English edit

Etymology edit

Nazi +‎ -esque

Adjective edit

Naziesque (comparative more Naziesque, superlative most Naziesque)

  1. Resembling Nazis or the National Socialist ideology.
    • 2001, David E. Brauer, Jim Edwards, Walter Hopps, Christopher Finch, Pop Art: U.S./U.K. Connections, 1956-1966, Hatje Cantz Pub:
       [] Boty in dream sequence with Naziesque nurses (fig. 57)  []
    • 2009 May 12, Leonard Zeskind, Blood and Politics: The History of the White Nationalist Movement from the Margins to the Mainstream, Farrar, Straus and Giroux, →ISBN, page 131:
      ... the Confederate Knights of the Ku Klux Klan that had then changed its name to the White Patriot Party.
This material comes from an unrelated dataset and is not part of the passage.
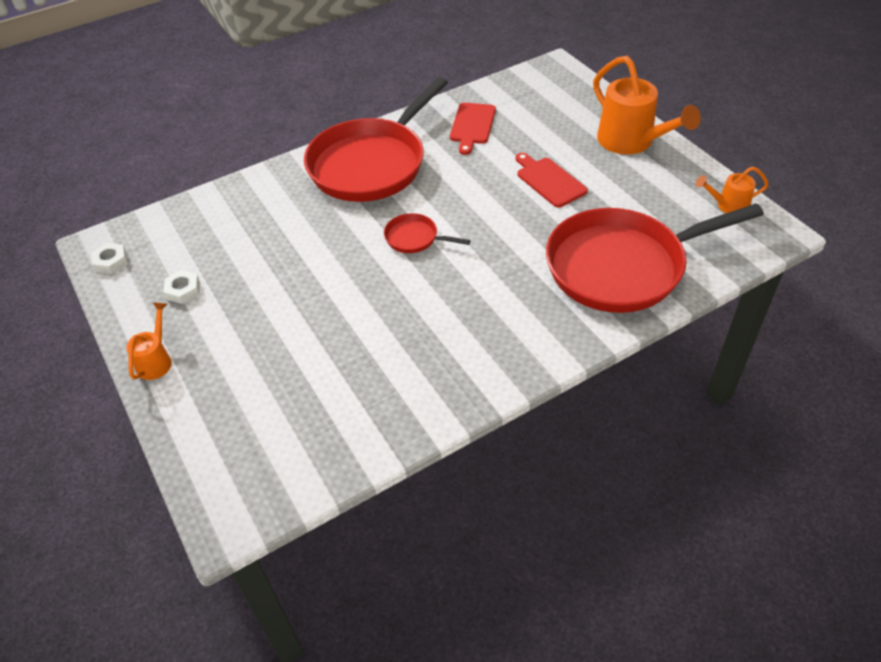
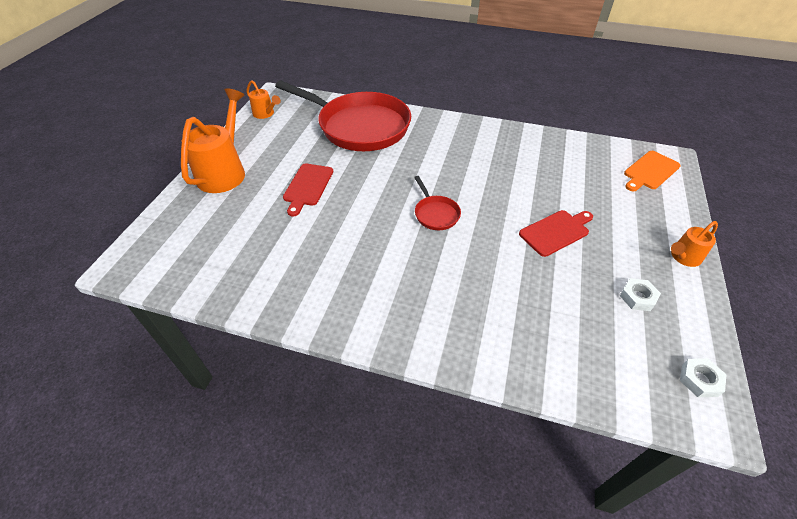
camera: 135 degrees left, 0 degrees up
(243, 468) = (650, 171): none -> orange cutting board
(372, 163) = (386, 296): red pan -> none
(472, 125) = (271, 265): red cutting board -> red cutting board (556, 232)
The hybrid organization grafted uniformed paramilitarism and Naziesque ideology onto its roots as a white-robed Klan group.
    • 2017 June 27, Virginia Heffernan, Magic and Loss: The Internet as Art, Simon and Schuster, →ISBN, page 232:
      ... my own department the gender analysis of the O. J. Simpson trial and the outrage at Camille Paglia's lusty showboating and Paul de Man's early Naziesque writings—this too was called “theory”—reminded me of the penny-ellipse problem.